** Recorded data follows **

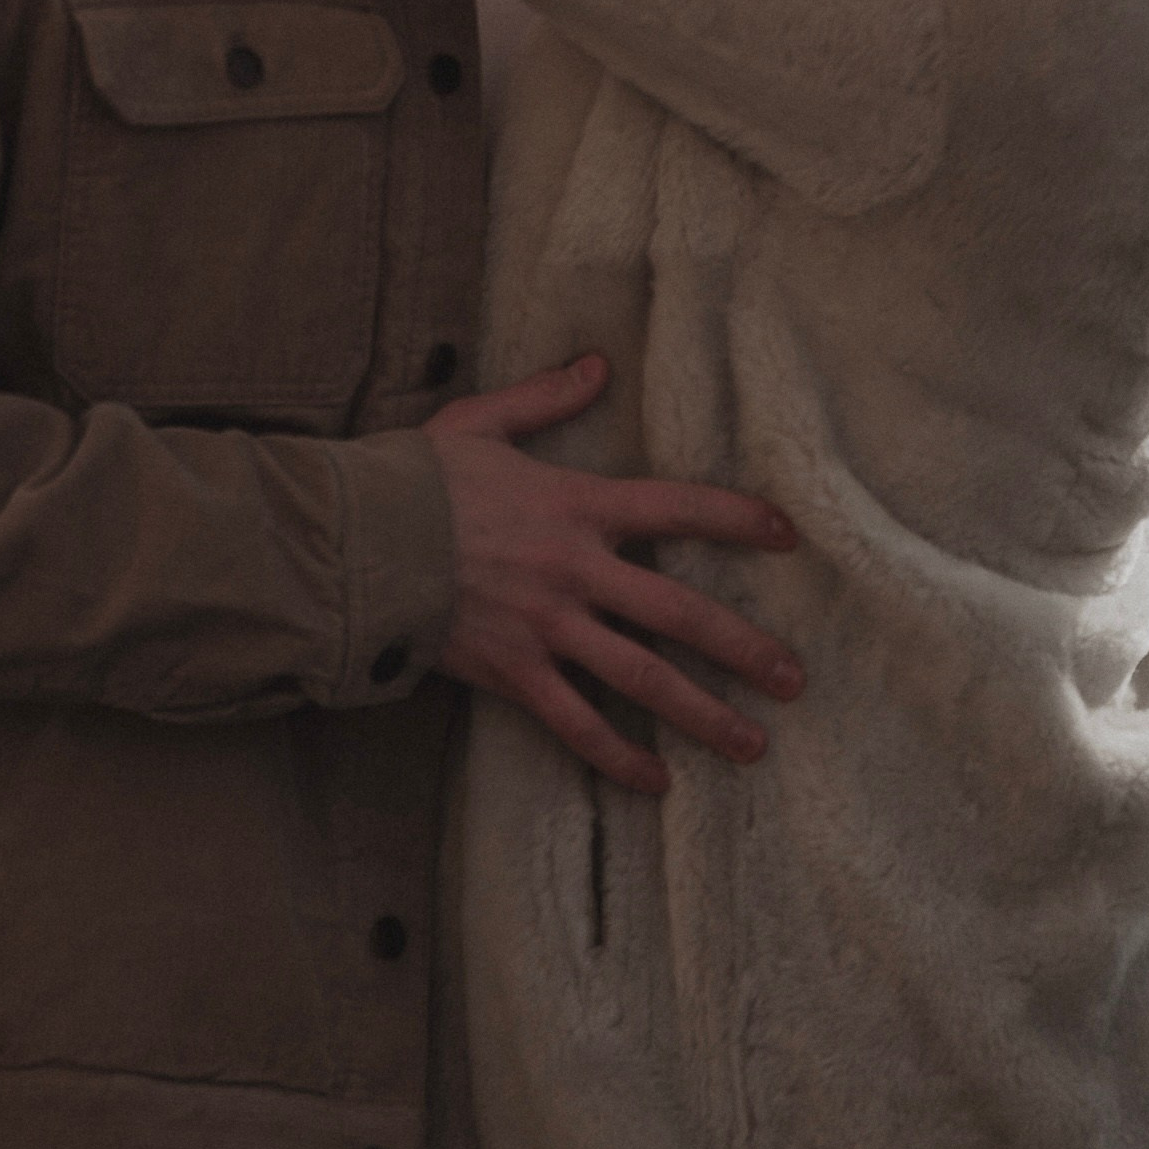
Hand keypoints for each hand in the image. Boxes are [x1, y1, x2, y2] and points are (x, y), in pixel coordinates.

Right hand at [425, 355, 803, 794]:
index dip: (737, 519)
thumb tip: (597, 366)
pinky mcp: (513, 672)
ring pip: (641, 679)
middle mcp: (575, 570)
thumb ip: (545, 398)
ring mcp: (547, 627)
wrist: (352, 541)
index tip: (788, 535)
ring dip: (703, 714)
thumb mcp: (483, 421)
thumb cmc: (416, 478)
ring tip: (753, 746)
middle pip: (679, 612)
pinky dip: (617, 757)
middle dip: (743, 647)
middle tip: (796, 680)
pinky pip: (576, 723)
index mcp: (576, 504)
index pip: (677, 507)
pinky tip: (655, 783)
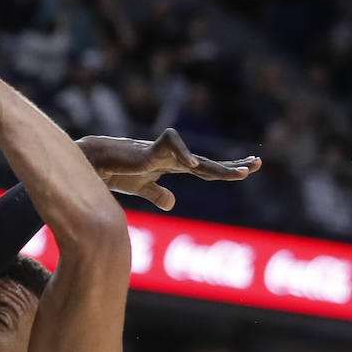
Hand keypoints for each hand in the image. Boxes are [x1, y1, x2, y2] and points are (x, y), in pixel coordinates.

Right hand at [77, 130, 261, 210]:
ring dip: (218, 167)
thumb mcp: (141, 189)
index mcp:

** End of Recorded data **

_What you need to do_
All preceding records should be duplicated verbatim, images excepted.

_Final answer_
Hand keypoints for each hand in the image. Boxes are [x1, y1, x2, y2] and points are (x, y), in pixel coordinates.

Right hand at [425, 355, 803, 794]:
index dip: (737, 519)
thumb tip: (597, 366)
pinky mcp: (513, 672)
ring pip: (641, 679)
middle mcp: (575, 570)
thumb ip: (545, 398)
ring mcp: (547, 627)
wrist: (352, 541)
index tip: (788, 535)
ring dip: (703, 714)
thumb mcp: (483, 421)
thumb cmc: (416, 478)
ring tip: (753, 746)
middle pip: (679, 612)
pinky dip: (617, 757)
middle dip: (743, 647)
middle tip: (796, 680)
pinky pip: (576, 723)
index mcp: (576, 504)
index pip: (677, 507)
pinky tip: (655, 783)
Hand keypoints for each hand in the image. Boxes are [x1, y1, x2, y2] and points are (x, y), in pixel coordinates.

Right hand at [77, 130, 261, 210]:
ring dip: (218, 167)
thumb mcp: (141, 189)
index mcp:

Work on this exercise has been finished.